I'm probably trying to make too much of the space I have, but If anyone thinks that it might work, please let me know..

...and maybe someone can shed some light on my question regarding fish sharing their recommended living space.


----------



## jsm11482 (Aug 8, 2006)

The general rule is 1" of ADULT SIZE fish per gallon. However, if your fish is large bodied (like a Discus or Angel) then they need more space. Less fish will be better than more, unless you have extra filtration or are willing to clean more often. I don't do saltwater so I can't be sure the rule is the same here....maybe someone else will chime in.


----------



## JLong80 (Aug 15, 2007)

well, while I understand that tank size recommendations are made for a particular fish based on the size of the fish and the amount of room it needs to swim and maintain a happy and healty life, and that it won't feel crowded if there is a lower number of other inhabitants...
...what I don't understand, is how does a hobbyist know how many fish can be placed in that space before the aggressor is going to decide that he needs more room?

Obviously you can't put an unlimited number of 75-gallon fish in a 75-gallon tank, but while one fish needs 75 gallons to swim around, he could usually share the space with a few others. As I'm sure everyone would, I would like to make the most out of the space I have, and my real problem comes in figuring out if I'm going overboard when I'm selecting fishies.

I guess I could just post yet another question specific to the set-up I would like to plan for (as I have in the original post), but it would seem to be much more helpful to all of this site's members if we could figure out how to easily solve such a commonly asked question.

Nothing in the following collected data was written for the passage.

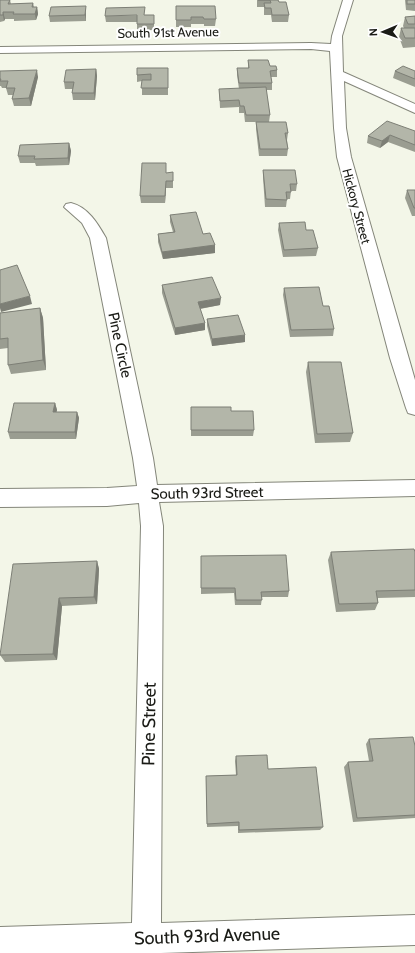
<svg xmlns="http://www.w3.org/2000/svg" width="415" height="953" viewBox="0 0 415 953" font-family="Cabin,sans-serif">
  <rect width="100%" height="100%" fill="#f3f6e8"/>
  <g fill="none" stroke-linecap="round" stroke-linejoin="round">
    <defs>
      <g id="minor">
        <polygon points="343,0 353,0 342,36 343,72 415,104 415,113 344,81 346,128 351,157 415,380 415,415 408,413 406,408 390,358 337,157 334,128 330,51 311,49 0,53 0,47 311,43 331,44 332,36"/>
        <path d="M71 203C88 207 98 224 106 238L153 458 157 485 415 480V496L159 502 163 526 161 923 415 915V945L161 953H0V927L132 923 141 526 139 503 107 506 0 507V489L107 488 137 486 133 458 90 238 82 223 64 207 66 204Z"/>
      </g>
    </defs>
    <use href="#minor" stroke="#84867a" stroke-width="2"/>
    <use href="#minor" fill="#fff" fill-rule="evenodd"/>
  </g>
  <g fill="#9a9d91">
    <polygon points="0,0 10,0 11,4 33,3 34,7 37,7 38,14 36,20 14,21 14,19 5,19 4,21 0,22"/>
    <polygon points="257,0 278,0 279,2 289,15 288,22 272,22 271,15 264,15 264,7 257,7"/>
    <polygon points="405,0 415,0 415,11 406,10"/>
    <polygon points="176,6 216,19 215,26 204,26 204,24 191,24 191,27 176,27"/>
    <polygon points="86,13 86,21 50,22 49,16"/>
    <polygon points="154,15 154,30 137,31 137,22 106,22 105,16"/>
    <polygon points="415,16 415,47 403,48 399,37 401,28 404,28 403,26 405,17"/>
    <polygon points="248,60 270,66 277,70 277,77 271,77 272,83 272,90 266,90 270,115 269,122 245,122 244,113 239,113 239,107 220,108 219,89 239,89 237,75 237,68 248,68"/>
    <polygon points="168,68 168,95 142,95 142,81 137,82 137,75"/>
    <polygon points="96,69 97,76 95,100 73,100 72,93 73,89 65,89 64,82"/>
    <polygon points="0,71 38,77 31,106 14,106 12,99 13,95 8,95 6,88 2,88 1,86 0,86"/>
    <polygon points="395,71 415,71 415,87 393,78"/>
    <polygon points="256,122 288,133 287,140 288,149 287,156 259,156 256,129"/>
    <polygon points="415,131 415,152 388,142 380,148 367,143 368,136"/>
    <polygon points="69,143 71,151 69,165 36,166 35,163 20,163 18,156"/>
    <polygon points="263,170 297,184 296,191 291,191 290,199 287,199 286,207 265,207 263,177"/>
    <polygon points="173,172 173,188 166,188 165,203 141,203 140,196 167,173"/>
    <polygon points="407,190 415,190 415,216 412,216 405,198"/>
    <polygon points="170,215 203,234 215,245 215,253 163,259 158,242 158,234 173,232 170,222"/>
    <polygon points="279,223 306,230 318,248 316,256 283,257 278,230"/>
    <polygon points="162,285 220,305 200,309 205,330 175,335 162,293"/>
    <polygon points="284,288 323,306 334,329 333,336 290,337 283,295"/>
    <polygon points="40,308 43,318 46,370 11,374 8,365 8,348 0,349 0,313"/>
    <polygon points="207,319 245,335 245,342 212,346 207,326"/>
    <polygon points="308,362 353,433 350,442 315,443 306,372"/>
    <polygon points="55,403 57,410 56,412 77,412 79,418 76,439 10,439 8,432"/>
    <polygon points="231,411 254,430 253,436 191,436 191,430"/>
    <polygon points="331,552 415,552 415,597 378,598 378,603 375,610 336,612 328,560"/>
    <polygon points="201,556 289,591 288,597 262,597 261,605 235,605 234,593 201,594"/>
    <polygon points="97,561 99,569 97,604 62,606 57,660 5,662 0,655"/>
    <polygon points="369,739 415,746 415,818 353,822 344,767 348,762 369,761 366,744"/>
    <polygon points="236,756 268,769 323,827 320,830 238,833 238,826 207,827 206,776 236,775 235,761"/>
  </g>
  <g fill="#7d7f76">
    <polygon points="86,6 86,21 85,15"/>
    <polygon points="37,7 38,14 36,20 35,14"/>
    <polygon points="3,12 5,19 4,21 3,15"/>
    <polygon points="96,69 97,76 95,100 94,93"/>
    <polygon points="37,70 38,77 31,106 29,98"/>
    <polygon points="390,135 388,142 380,148 382,141"/>
    <polygon points="69,143 71,151 69,165 68,158"/>
    <polygon points="166,181 166,188 165,203 165,196"/>
    <polygon points="215,245 215,253 163,259 162,252"/>
    <polygon points="30,296 32,304 1,312 0,308 0,304"/>
    <polygon points="221,298 220,305 198,309 198,302"/>
    <polygon points="40,308 43,318 46,370 43,360"/>
    <polygon points="205,323 205,330 175,335 175,328"/>
    <polygon points="245,335 245,342 212,346 212,339"/>
    <polygon points="55,403 57,410 55,418 53,412"/>
    <polygon points="77,412 79,418 76,439 75,432"/>
    <polygon points="97,561 99,569 97,604 94,597"/>
    <polygon points="59,598 62,606 57,660 53,654"/>
  </g>
  <g fill="#b3b6a9" stroke="#7d7f76">
    <polygon points="0,0 10,0 8,4 33,3 32,7 37,7 35,14 13,14 14,12 3,12 3,15 0,15"/>
    <polygon points="258,0 278,0 279,2 286,2 289,15 272,15 271,8 265,8 264,3 271,3 270,0"/>
    <rect x="407" y="0" width="8" height="4"/>
    <polygon points="86,6 85,15 49,16 51,7"/>
    <polygon points="176,6 215,6 216,19 204,19 203,17 191,17 191,20 176,20"/>
    <polygon points="145,7 144,15 154,15 154,24 137,24 137,15 105,16 106,8"/>
    <polygon points="415,16 415,24 408,24 405,17"/>
    <polygon points="401,28 415,28 415,38 405,38"/>
    <polygon points="248,60 268,60 270,66 276,66 277,70 270,71 272,83 239,83 237,68 249,68"/>
    <polygon points="403,66 415,71 415,79 395,71"/>
    <polygon points="137,68 168,68 168,88 141,88 142,80 151,80 151,74 137,75"/>
    <polygon points="96,69 94,93 72,93 74,82 64,82 66,70"/>
    <polygon points="37,70 29,98 12,99 15,88 6,88 8,81 0,81 1,79 0,79 0,71"/>
    <polygon points="266,87 270,115 246,115 244,106 240,106 239,100 220,101 219,89"/>
    <polygon points="387,121 415,131 415,145 390,135 382,141 368,136"/>
    <polygon points="256,122 286,122 288,133 285,133 288,149 260,149"/>
    <polygon points="69,143 68,158 34,159 35,156 18,156 20,145"/>
    <polygon points="142,163 166,163 166,173 173,172 173,181 166,181 165,196 140,196"/>
    <polygon points="263,170 295,170 297,184 290,184 291,192 286,192 287,200 266,199"/>
    <polygon points="407,190 415,190 415,208 414,208"/>
    <polygon points="196,212 203,234 210,233 215,245 162,252 158,234 175,232 170,215"/>
    <polygon points="305,222 306,230 313,230 318,248 284,250 279,223"/>
    <polygon points="17,265 30,296 0,304 0,270"/>
    <polygon points="212,277 221,298 198,302 205,323 175,328 162,285"/>
    <polygon points="319,287 323,306 329,306 334,329 291,330 284,288"/>
    <polygon points="40,308 43,360 8,365 8,338 0,339 0,313"/>
    <polygon points="238,315 245,335 212,339 207,319"/>
    <polygon points="308,362 341,362 353,433 317,434"/>
    <polygon points="14,403 55,403 53,412 77,412 75,432 8,432"/>
    <polygon points="191,407 231,407 231,411 253,411 254,430 191,430"/>
    <polygon points="414,549 415,552 415,590 376,591 378,603 339,604 331,552"/>
    <polygon points="286,555 289,591 261,592 262,600 236,600 235,588 201,588 201,556"/>
    <polygon points="97,561 94,597 59,598 53,654 0,655 13,564"/>
    <polygon points="413,737 415,746 415,815 357,818 348,762 373,761 369,739"/>
    <polygon points="267,755 268,769 316,767 323,827 239,830 239,822 207,824 206,776 237,775 236,756"/>
  </g>
  <g text-anchor="middle" stroke-width="4" stroke-linejoin="round" paint-order="stroke">
    <g font-size="13" fill="#1a1b16" stroke="#fff">
      <text transform="translate(168 32) rotate(-1)" y="5">South 91st Avenue</text>
      <text transform="translate(357 206) rotate(75)" y="5">Hickory Street</text>
    </g>
    <g font-size="15" fill="#1a1b16" stroke="#fff">
      <text transform="translate(120 345) rotate(78)" y="5">Pine Circle</text>
      <text transform="translate(207 493) rotate(-1)" y="5">South 93rd Street</text>
    </g>
    <g font-size="18" fill="#1a1b16" stroke="#fff">
      <text transform="translate(149 724) rotate(-89)" y="6">Pine Street</text>
      <text transform="translate(207 936) rotate(-2)" y="6">South 93rd Avenue</text>
    </g>
  </g>
  <g transform="translate(383 32) rotate(268)" stroke="#ffffff" stroke-width="3" paint-order="stroke">
  <path d="M0-3L7 15L0 10L-7 15Z" fill="#1a1b16"/>
  <text y="-6" font-size="11" font-weight="bold" text-anchor="middle" fill="#1a1b16">N</text>
  </g>
</svg>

Extra filtration and cleaning is a given with a high population, I just would hate to cause extra stress on my fish or have to get rid of something because it's outgrown the tank, and I certainly don't want to come home one day to find that my Trigger fixed the problem my eating one or all of the other little guys.


----------



## caferacermike (Oct 3, 2006)

I'll be the naysayer here.

75g is a very small tank. Sorry I said it. And to think I own a 75g. Well I also own a 400g tank so trust me 75 is nothing. My sump for the 400g is larger than 100g. As in that's my filter. 

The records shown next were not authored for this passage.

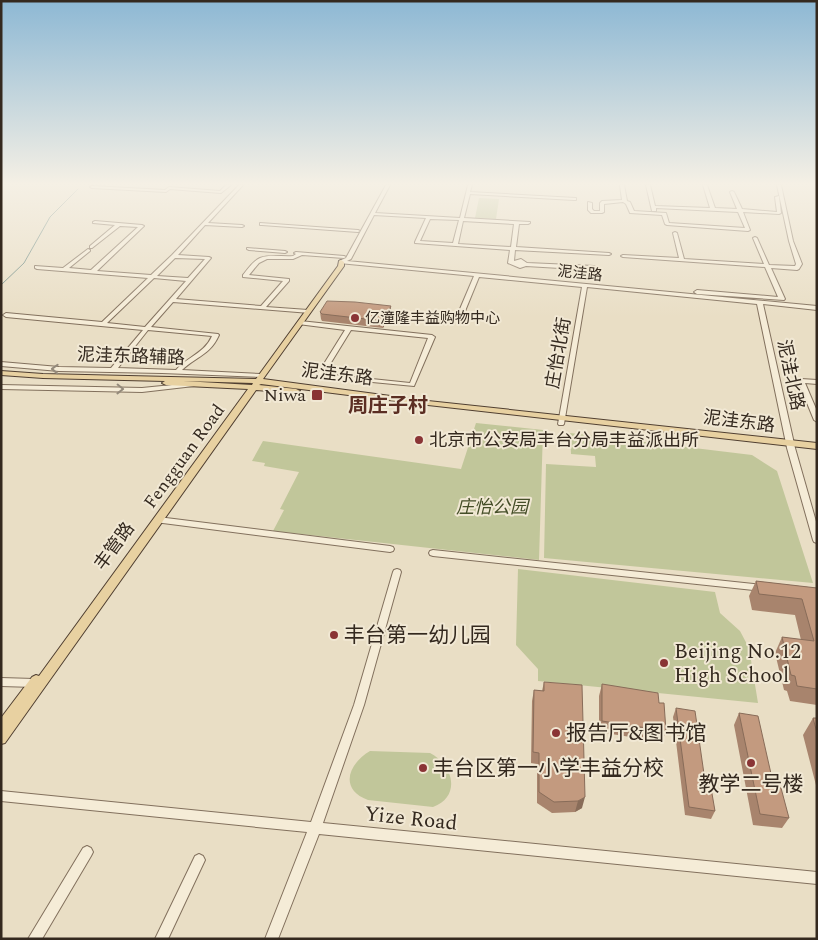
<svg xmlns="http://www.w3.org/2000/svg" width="818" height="940" viewBox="0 0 818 940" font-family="Spectral,'Noto Sans SC',serif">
	<rect width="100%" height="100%" fill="#e9dec5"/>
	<path fill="#c1c69a" d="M479,198L499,199L496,219L475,218Z
		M476,423L543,430L539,560L273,531L284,510L280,509L299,472L264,466L265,463L252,461L263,441L461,469Z
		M570,433L752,455L777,471L813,583L544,558L546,464L596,467L595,456L571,454Z
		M518,569L715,592L720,613L740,631L749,648L758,703L538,681V669L516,645Z
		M370,751L430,753C454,765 461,797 433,807L368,800C339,789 348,764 370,751Z"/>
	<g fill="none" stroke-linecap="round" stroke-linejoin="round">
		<path stroke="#6e8a83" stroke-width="1" d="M1,285L24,263L50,217L78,189"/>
		<defs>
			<path id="minor" d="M226,185H231L221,193L170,189L166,192L92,188L90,187L92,186L165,190L169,187L220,191Z
				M239,185H243L208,223L242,225L244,226L242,227L205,225L178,255L209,257L211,258L176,299L261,306L283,281L243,277V275C248,269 253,261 260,258C270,254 283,257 293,256L296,254L294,253L296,252L344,256L346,257L344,258L302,255L293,259H267L259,263L249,275L289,279V281L266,307L308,310L310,311V313L173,302L151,327L218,334L219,335C210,355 197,356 182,370L261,374L263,375V377L162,373L59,371L1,366V362L59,367L111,368L143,330L6,317L3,315L6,313L102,322L148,278L37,269L35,268V266L63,268L88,249L90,250V251L69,268L91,270L138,227L120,226L92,248H90V246L115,225L93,223V222L95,221L142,225L144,226L97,271L151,275L172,255ZM175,258L205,259L188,278L157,276ZM154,278L186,281L145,327L107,323ZM148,330L212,336C205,353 187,357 176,370L118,368Z
				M386,185H390L375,213L460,218L468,185H472L470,192L576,198V200H574L470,194L464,218L530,222V223L528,224H519L516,247L609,253L611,254L609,255L515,250L514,261L521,259L527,263L594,266L597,268L594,270L526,266L520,268L508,263L510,250L415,243V242L426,218L374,215L351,259L347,261L817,306V310L763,304L795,448L817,525V543L814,542L813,540L787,448L757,304L587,287L564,424L563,425H559L558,424L582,287L479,277L463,316L460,318L457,316L474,276L339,263V261L346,258ZM430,219L459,220L453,243L420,241ZM463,221L514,224L511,247L458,244Z
				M620,185H624L627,201L630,202L634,211L666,213L669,223L745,228L738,212L656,208V211H652L646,185H650L655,206L710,208L703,185H707L715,208L737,209L730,192L732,191L734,192L742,209L777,212L775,197L779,196L781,213L779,214L743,212L750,230L748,231L667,225L665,224L662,215L630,213L626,204L623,202L604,204V212L602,213H591L588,210V202L592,203V209L594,211H600V203L602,201L622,200Z
				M777,185H781L793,241L802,264L799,269L797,270L771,268L785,299L784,300L697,294L694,292L697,290L778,297L765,267L623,257L621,256L623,255L679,258L673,233L675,232L677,233L684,259L764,264L753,238L755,237L757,238L769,265L795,266L796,264L789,241Z
				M260,223L358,230L360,231L358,232L262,225H260Z
				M247,248L285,251L287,252L285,253L249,250L247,249Z
				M300,321L432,335L435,337L414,386L320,377L317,375L345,330L298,324L297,323ZM351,330L428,338L410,383L324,374Z
				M801,379L817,380V384L805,383L817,411V422L814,420L798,381Z
				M192,383L195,385L194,386L142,392L1,389V385L142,388Z
				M158,517L390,546L393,547L394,549L393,551L390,552L155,522L154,520L155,518Z
				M433,550L763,585L766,586L767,588L766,590L763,591L433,556L430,555L429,553L430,551Z
				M397,569L400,570L401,572L364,705L323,823L817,872V884L319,834L278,939H265L307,832L1,801V791L311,822L354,705L393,572L394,570Z
				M1,678L34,679L38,680L39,683L38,686L34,687L1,686Z
				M87,846L91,848L93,852L91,856L42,939H28L83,848Z
				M199,854L203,856L205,860L168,939H155L195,856Z"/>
			<path id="major" d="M341,260L344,262V266L263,379L428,401L817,443V449L428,405L261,384L259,385L296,389L300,391L296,393L256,390L5,743L1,744V718L32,677L36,675L39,676L248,389L166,385L162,383L165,381L43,378L1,375V371L43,374L256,379L338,266L339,261ZM183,381L253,383L252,385Z"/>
		</defs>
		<use href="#minor" stroke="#82705d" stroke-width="2"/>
		<use href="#major" stroke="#503f31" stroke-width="2"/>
		<use href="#minor" fill="#f5ecd7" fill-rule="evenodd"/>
		<use href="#major" fill="#e8d1a1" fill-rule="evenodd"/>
	</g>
	<path fill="#a8846d" d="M391,306V313L383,328L322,321L321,319L320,312Z
		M756,581L817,588V705L790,701L787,691L784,690L775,653L782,637L801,640L795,615L752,610L749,596Z
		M544,682L582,808L575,812L552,813L537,803V764L531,763L532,701L534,690L542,691Z
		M602,684L659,703L666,731L662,742L599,732V696Z
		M676,708L705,781L715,811L711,819L685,815L673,717Z
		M739,713L789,818L782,828L753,825L734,725Z
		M813,718H817V789L803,735Z"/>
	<path fill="#886c59" d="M391,306V313L383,328V321Z
		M585,797L582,808L575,812L578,801Z"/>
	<path fill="#c39a7f" stroke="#886c59" d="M327,301L355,302L391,306L383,321L322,314L320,312Z
		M756,581L817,588V689L797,686L795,676L791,675L782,637L814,641L802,599L759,594Z
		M544,682L582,685L585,797L578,801L554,802L539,792V753L533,752L534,690L544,691Z
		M602,684L658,693L659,703H664L666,731L602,721Z
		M676,708L695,711L705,781L710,782L715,811L689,807Z
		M739,713L758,716L774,787L781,788L789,818L760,814Z
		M813,718H817V733Z"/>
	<defs><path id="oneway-chevron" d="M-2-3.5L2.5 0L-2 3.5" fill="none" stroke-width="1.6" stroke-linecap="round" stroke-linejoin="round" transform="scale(1.25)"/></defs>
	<g stroke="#948a7b">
		<use href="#oneway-chevron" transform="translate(55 369) rotate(-178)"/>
		<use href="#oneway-chevron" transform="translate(120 389) rotate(1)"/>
	</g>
	<linearGradient id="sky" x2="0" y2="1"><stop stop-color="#8db8d4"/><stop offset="0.58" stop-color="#f5f0e5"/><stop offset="1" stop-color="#f5f0e5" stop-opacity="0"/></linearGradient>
	<rect width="818" height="317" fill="url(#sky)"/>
	<g fill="#8a3435" stroke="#f1e8d4" stroke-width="2">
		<circle cx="355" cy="318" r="5"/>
		<rect x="311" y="389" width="12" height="12" rx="2.5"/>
		<circle cx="419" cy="440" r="5"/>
		<circle cx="334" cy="635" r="5"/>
		<circle cx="664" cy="663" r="5"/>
		<circle cx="556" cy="733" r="5"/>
		<circle cx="751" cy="763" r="5"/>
		<circle cx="423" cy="768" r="5"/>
	</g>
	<g text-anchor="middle" stroke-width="4" stroke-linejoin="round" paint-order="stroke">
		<g font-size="15" fill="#34291f" stroke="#f1e8d4">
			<text transform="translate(580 273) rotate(6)" y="5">泥洼路</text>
		</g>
		<g font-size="15" fill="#34291f" stroke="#f1e8d4" text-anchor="start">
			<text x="365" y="323">亿潼隆丰益购物中心</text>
		</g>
		<g font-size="18" fill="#34291f" stroke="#f1e8d4">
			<text transform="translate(558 353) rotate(-80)" y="6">庄怡北街</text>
			<text transform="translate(131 356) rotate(2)" y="6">泥洼东路辅路</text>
			<text transform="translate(337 374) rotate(7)" y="6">泥洼东路</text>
			<text transform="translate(791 375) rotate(78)" y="6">泥洼北路</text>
			<text transform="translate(739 421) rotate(7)" y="6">泥洼东路</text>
			<text transform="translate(184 456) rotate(-54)" y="6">Fengguan Road</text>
			<text transform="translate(114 546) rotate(-54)" y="6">丰管路</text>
		</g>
		<g font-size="18" fill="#34291f" stroke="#f1e8d4" text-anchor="end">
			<text x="306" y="401">Niwa</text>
			<text x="429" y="446" text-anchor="start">北京市公安局丰台分局丰益派出所</text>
		</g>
		<g font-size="18" font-style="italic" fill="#454e28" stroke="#f1e8d4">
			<text x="492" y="513">庄怡公园</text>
		</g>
		<g font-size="20" font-weight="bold" fill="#5b2e23" stroke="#f1e8d4">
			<text x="388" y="412">周庄子村</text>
		</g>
		<g font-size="21" fill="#34291f" stroke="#f1e8d4" text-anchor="start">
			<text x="344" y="642">丰台第一幼儿园</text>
			<text x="674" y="658">Beijing No.12<tspan x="674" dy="24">High School</tspan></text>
			<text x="566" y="740">报告厅&amp;图书馆</text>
			<text x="433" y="775">丰台区第一小学丰益分校</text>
			<text x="751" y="791" text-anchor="middle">教学二号楼</text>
		</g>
		<g font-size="21" fill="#34291f" stroke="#f1e8d4">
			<text transform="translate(411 818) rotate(6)" y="7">Yize Road</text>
		</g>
	</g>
	<rect width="818" height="940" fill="none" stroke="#34291f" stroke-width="5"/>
</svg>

I wouldn't do any of those fish in a 75g, especially an angel. The tang and angel will most likely battle it out as similar looking fish tend to fight. The wrasse will get large. The trigger might be about the only fish I'd even consider as Huma's don't get tremendously large, however they are aggressive eaters that spoil their water quickly. 

For those 4 fish together I would start with a 215g tank. But hey that's me.


----------



## jaybajaj (May 30, 2007)

75gals is vay too small for fishes like Wraase,tangs and Angelfish. Ideally for tanks that small you should have a reef setup with a lot of live rock and fish like the maroon clown, green chromis, yellow belly damsels, pirple firehead goby's royal gramma, midas blenny, golden damsels to suggest a few.


----------



## JLong80 (Aug 15, 2007)

Thank you all for your input, I'm very glad that I asked considering the LFS was under the inpression that a 75-gal would be perfect for just about anything. I do have a list of smaller, more appropriate fish that I might like.. but is there any way for me to know how many adult sized fish I can safely place in the tank other than consulting experienced aquarists?


----------